Pendant que Monsieur Mayer prenait le café avec l'honorable famille dont nous allions nous séparer, le Docteur vint se promener un peu avec nous. Nous regardâmes les boutiques. Dans l'une d'elles, se trouvaient des ronds de serviette en ivoire avec un nom écrit en relief. Monsieur Tucker se mit à se moquer de tous les prénoms de la vitrine. Tout à coup, il s'arrêta et se tournant vers moi: « Comment vous appelez-vous ? demanda-t-il. Je suis sûr que vous avez un nom horrible, je ne voudrais cependant pas trop l'abîmer pour ne pas vous contrarier » -  « Vous pouvez continuer vos moqueries, répondis-je, mon nom n'est pas là. Je m'appelle Madeleine et non Ernestine ou Anastasie. D'ailleurs, vous le tourneriez en ridicule que cela ne me toucherait que fort peu, attendu que je ne l'aime pas énormément et que si je m'étais nommée moi-même, je ne l'aurais pas choisi. »

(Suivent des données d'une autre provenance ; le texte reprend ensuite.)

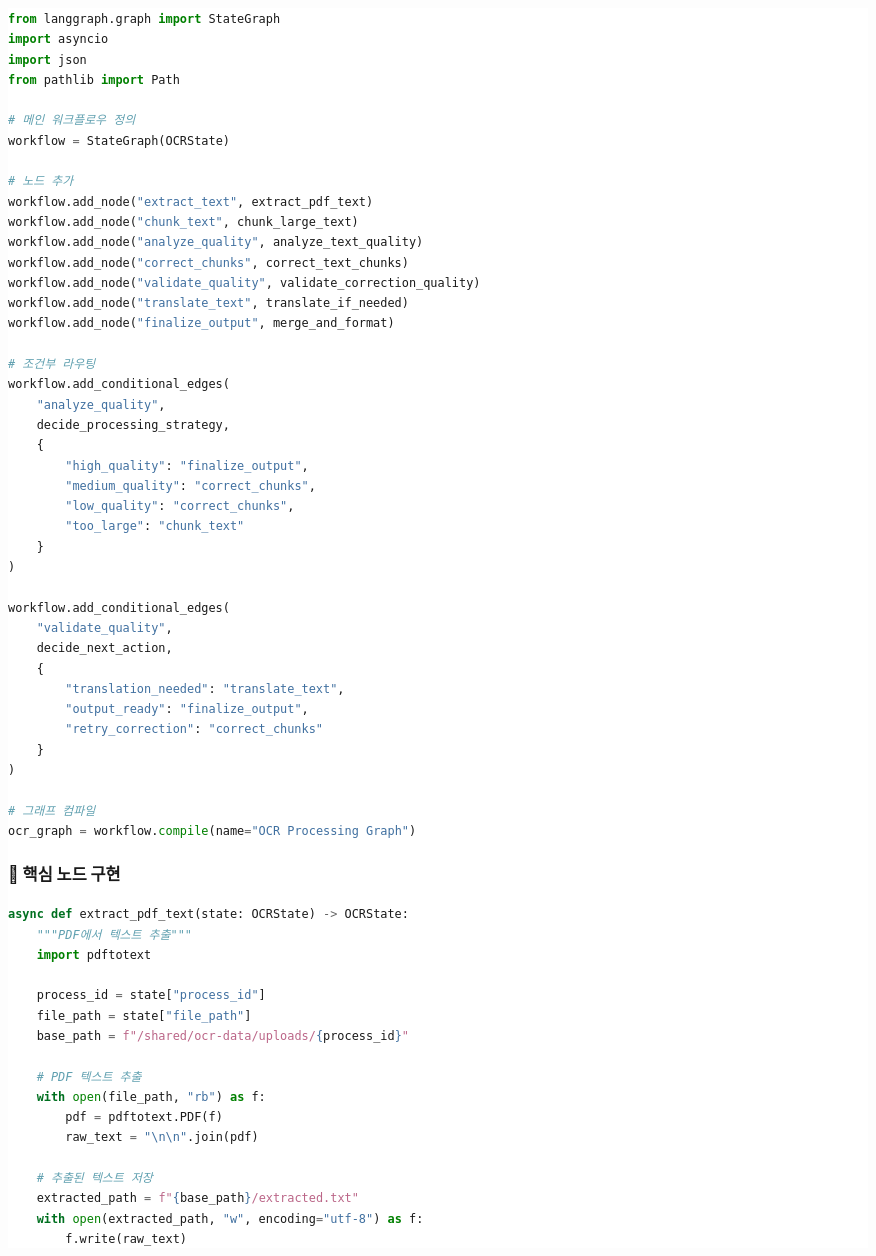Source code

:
 ```python
from langgraph.graph import StateGraph
import asyncio
import json
from pathlib import Path

# 메인 워크플로우 정의
workflow = StateGraph(OCRState)

# 노드 추가
workflow.add_node("extract_text", extract_pdf_text)
workflow.add_node("chunk_text", chunk_large_text)
workflow.add_node("analyze_quality", analyze_text_quality)
workflow.add_node("correct_chunks", correct_text_chunks)
workflow.add_node("validate_quality", validate_correction_quality)
workflow.add_node("translate_text", translate_if_needed)
workflow.add_node("finalize_output", merge_and_format)

# 조건부 라우팅
workflow.add_conditional_edges(
    "analyze_quality",
    decide_processing_strategy,
    {
        "high_quality": "finalize_output",
        "medium_quality": "correct_chunks",
        "low_quality": "correct_chunks",
        "too_large": "chunk_text"
    }
)

workflow.add_conditional_edges(
    "validate_quality",
    decide_next_action,
    {
        "translation_needed": "translate_text",
        "output_ready": "finalize_output",
        "retry_correction": "correct_chunks"
    }
)

# 그래프 컴파일
ocr_graph = workflow.compile(name="OCR Processing Graph")
```

### 🧩 핵심 노드 구현

```python
async def extract_pdf_text(state: OCRState) -> OCRState:
    """PDF에서 텍스트 추출"""
    import pdftotext
    
    process_id = state["process_id"]
    file_path = state["file_path"]
    base_path = f"/shared/ocr-data/uploads/{process_id}"
    
    # PDF 텍스트 추출
    with open(file_path, "rb") as f:
        pdf = pdftotext.PDF(f)
        raw_text = "\n\n".join(pdf)
    
    # 추출된 텍스트 저장
    extracted_path = f"{base_path}/extracted.txt"
    with open(extracted_path, "w", encoding="utf-8") as f:
        f.write(raw_text)
```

Nous rentrâmes de bonne heure, attristés à la pensée de quitter déjà cette belle ville, vaguement heureux cependant en pensant que chaque pas allait désormais nous rapprocher de la France où était resté tout ce que nous avions de cher.

Samedi, 15 Août

A 4 heures et demie, j'étais sur pied, un peu endormie encore. Papa attendit 5 heures moins quart pour aller réveiller Messieurs Tucker et Mayer et nous partîmes tous deux à la cathédrale. Malgré l'heure matinale, les rues étaient pleines de monde, tout était animé comme à midi. On avait déjà dit plusieurs messes lorsque nous entrâmes à Saint-Etienne et nous en eûmes quatre ou cinq en même temps, à différents autels.



[1] Donau: nom allemand du Danube.

[2] Jean et son fils François Clouet (dit « les Clouet), peintres et dessinateurs d’origine flamande.

[3] Jacques Callot, peintre, dessinateur et surtout graveur, 1593-1635.

[4] Schoenbrunn, cad « Belle-source », village de basse Autriche sur le Wienflusses, à 6 km S0 de Vienne, possède un superbe château impérial avec jardin botanique.